> INPUT DATA:
********************

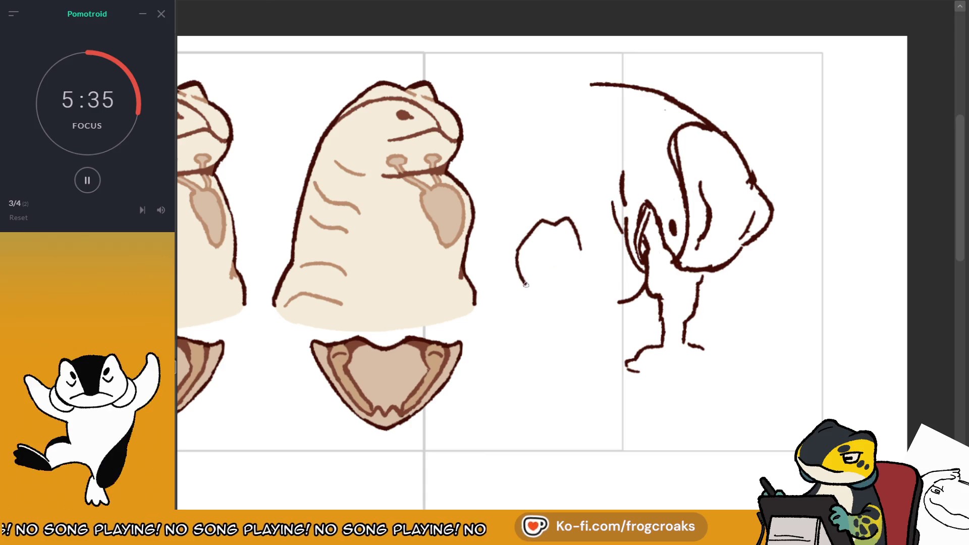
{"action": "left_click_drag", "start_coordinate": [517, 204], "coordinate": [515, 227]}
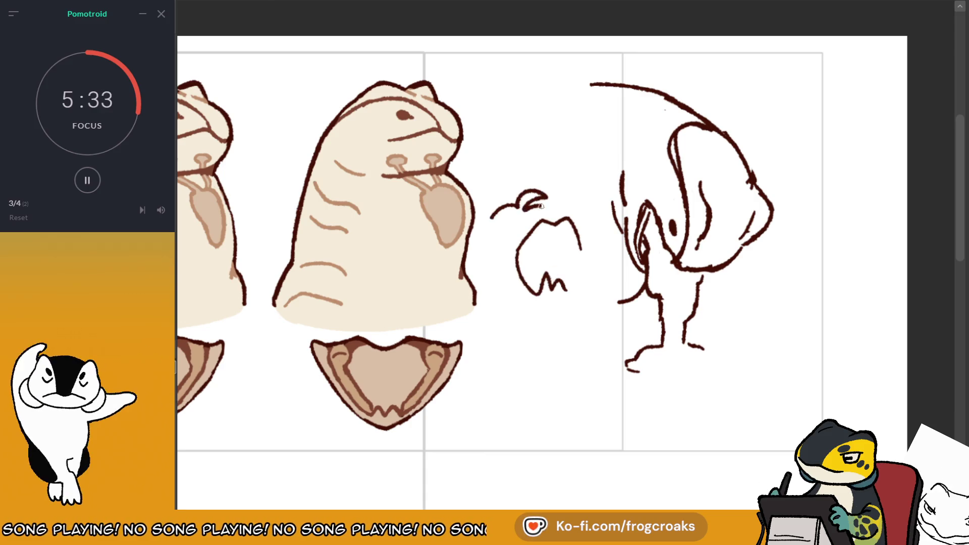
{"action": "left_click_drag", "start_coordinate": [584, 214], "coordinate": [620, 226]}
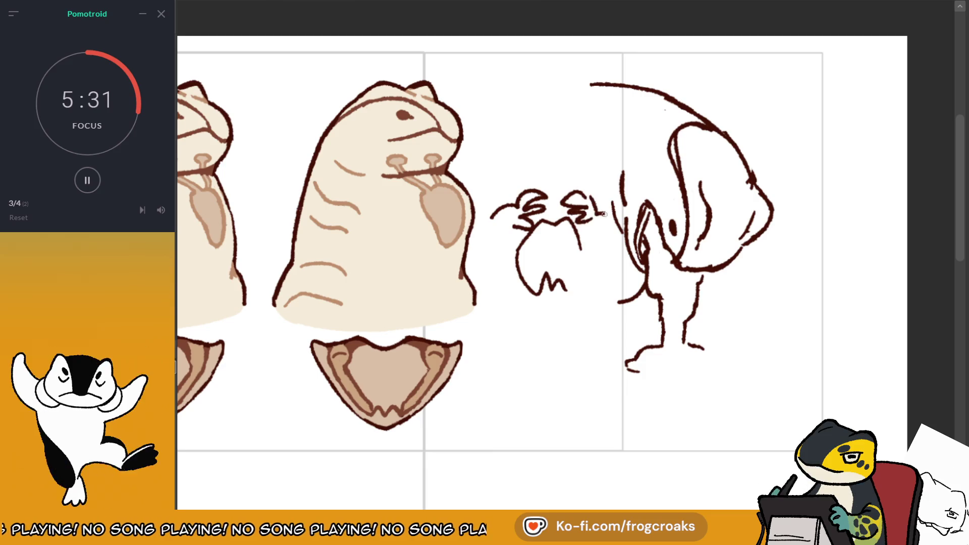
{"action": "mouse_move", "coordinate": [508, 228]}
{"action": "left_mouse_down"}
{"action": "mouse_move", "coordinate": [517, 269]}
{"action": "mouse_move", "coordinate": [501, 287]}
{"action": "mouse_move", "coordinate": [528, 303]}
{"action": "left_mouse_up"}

********************

> YOUR INSTRUCTIONS: Every line above has to be output exactly; the pictures must be dropped.

> SOLUTION:
{"action": "left_click_drag", "start_coordinate": [517, 204], "coordinate": [515, 227]}
{"action": "left_click_drag", "start_coordinate": [584, 214], "coordinate": [620, 226]}
{"action": "mouse_move", "coordinate": [508, 228]}
{"action": "left_mouse_down"}
{"action": "mouse_move", "coordinate": [517, 269]}
{"action": "mouse_move", "coordinate": [501, 287]}
{"action": "mouse_move", "coordinate": [528, 303]}
{"action": "left_mouse_up"}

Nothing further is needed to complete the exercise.